The lost poem was found in a notebook believed to date from the 1970s and appears to be a "missing link" in the sequence, the New Statesman said, with the final stanza recounting the moment he finds out about Plath's suicide.

"And I'd started to write when the telephone jerked awake, in a jabbering alarm, remembering everything.

"It recovered in my hand, and a voice like a selected weapon or a measured injection coolly delivered its four words deep into my ear.

"Your wife is dead."

Broadcaster Melvyn Bragg, who guest-edited the latest edition of the magazine, said he found the poem in the British Library after being directed to it by Hughes' second wife, Carol.

"I rang up Carol Hughes and eventually after a while she agreed that I could look at a particular poem. I honestly couldn't believe my eyes, I didn't know what to do," Bragg told Channel 4 News.
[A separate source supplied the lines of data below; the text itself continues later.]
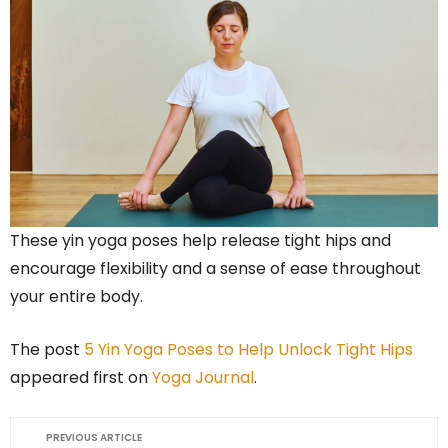
These yin yoga poses help release tight hips and
encourage flexibility and a sense of ease throughout
your entire body.
The post
5 Yin Yoga Poses to Help Unlock Tight Hips
appeared first on
Yoga Journal
.
PREVIOUS ARTICLE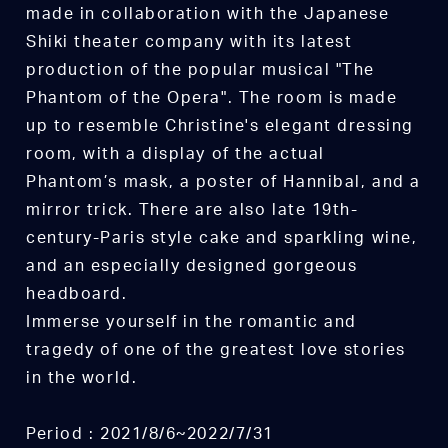
made in collaboration with the Japanese
Shiki theater company with its latest
production of the popular musical "The
Phantom of the Opera". The room is made
up to resemble Christine's elegant dressing
room, with a display of the actual
Phantom’s mask, a poster of Hannibal, and a
mirror trick. There are also late 19th-
century-Paris style cake and sparkling wine,
and an especially designed gorgeous
headboard.
Immerse yourself in the romantic and
tragedy of one of the greatest love stories
in the world.
Period : 2021/8/6~2022/7/31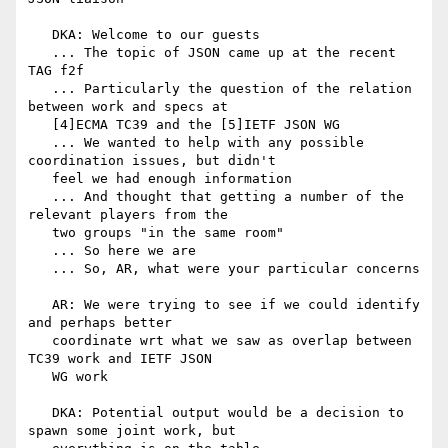
   DKA: Welcome to our guests

   ... The topic of JSON came up at the recent 
TAG f2f

   ... Particularly the question of the relation 
between work and specs at

   [4]ECMA TC39 and the [5]IETF JSON WG

   ... We wanted to help with any possible 
coordination issues, but didn't

   feel we had enough information

   ... And thought that getting a number of the 
relevant players from the

   two groups "in the same room"

   ... So here we are

   ... So, AR, what were your particular concerns

   AR: We were trying to see if we could identify 
and perhaps better

   coordinate wrt what we saw as overlap between 
TC39 work and IETF JSON

   WG work

   DKA: Potential output would be a decision to 
spawn some joint work, but
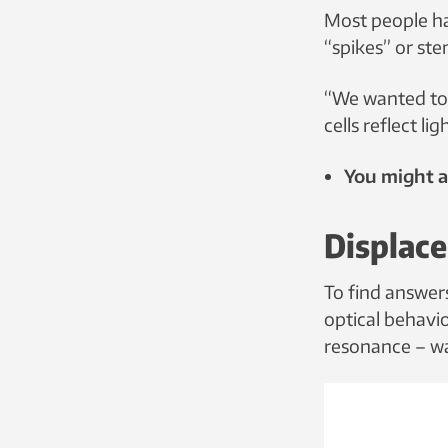
Most people ha
“spikes” or ste
“We wanted to 
cells reflect l
You might al
Displac
To find answer
optical behaviou
resonance – wa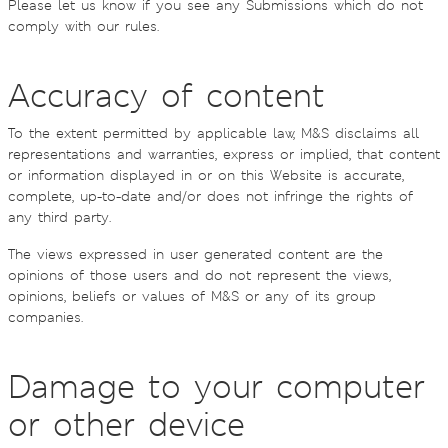
Please let us know if you see any Submissions which do not
comply with our rules.
Accuracy of content
To the extent permitted by applicable law, M&S disclaims all
representations and warranties, express or implied, that content
or information displayed in or on this Website is accurate,
complete, up-to-date and/or does not infringe the rights of
any third party.
The views expressed in user generated content are the
opinions of those users and do not represent the views,
opinions, beliefs or values of M&S or any of its group
companies.
Damage to your computer
or other device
"I think that Birthday Letters... is one of the great collections of English poetry in the 20th century and this is the keystone poem, which is unpublished, it's never been seen."

The current poet laureate, Carol Ann Duffy, told the channel: "It's almost unbearable to read all the human emotions it covers. It feels like looking into the sun as it's dying."

Plath took her own life by breathing in fumes from the gas oven in her kitchen, after carefully sealing the kitchen door to protect the couple's two young children, Frieda and Nicholas, who were sleeping in a nearby room.

She chronicled her struggle with depression since her teenage years in autobiographical novel "The Bell Jar".

Nicholas Hughes killed himself in March 2009.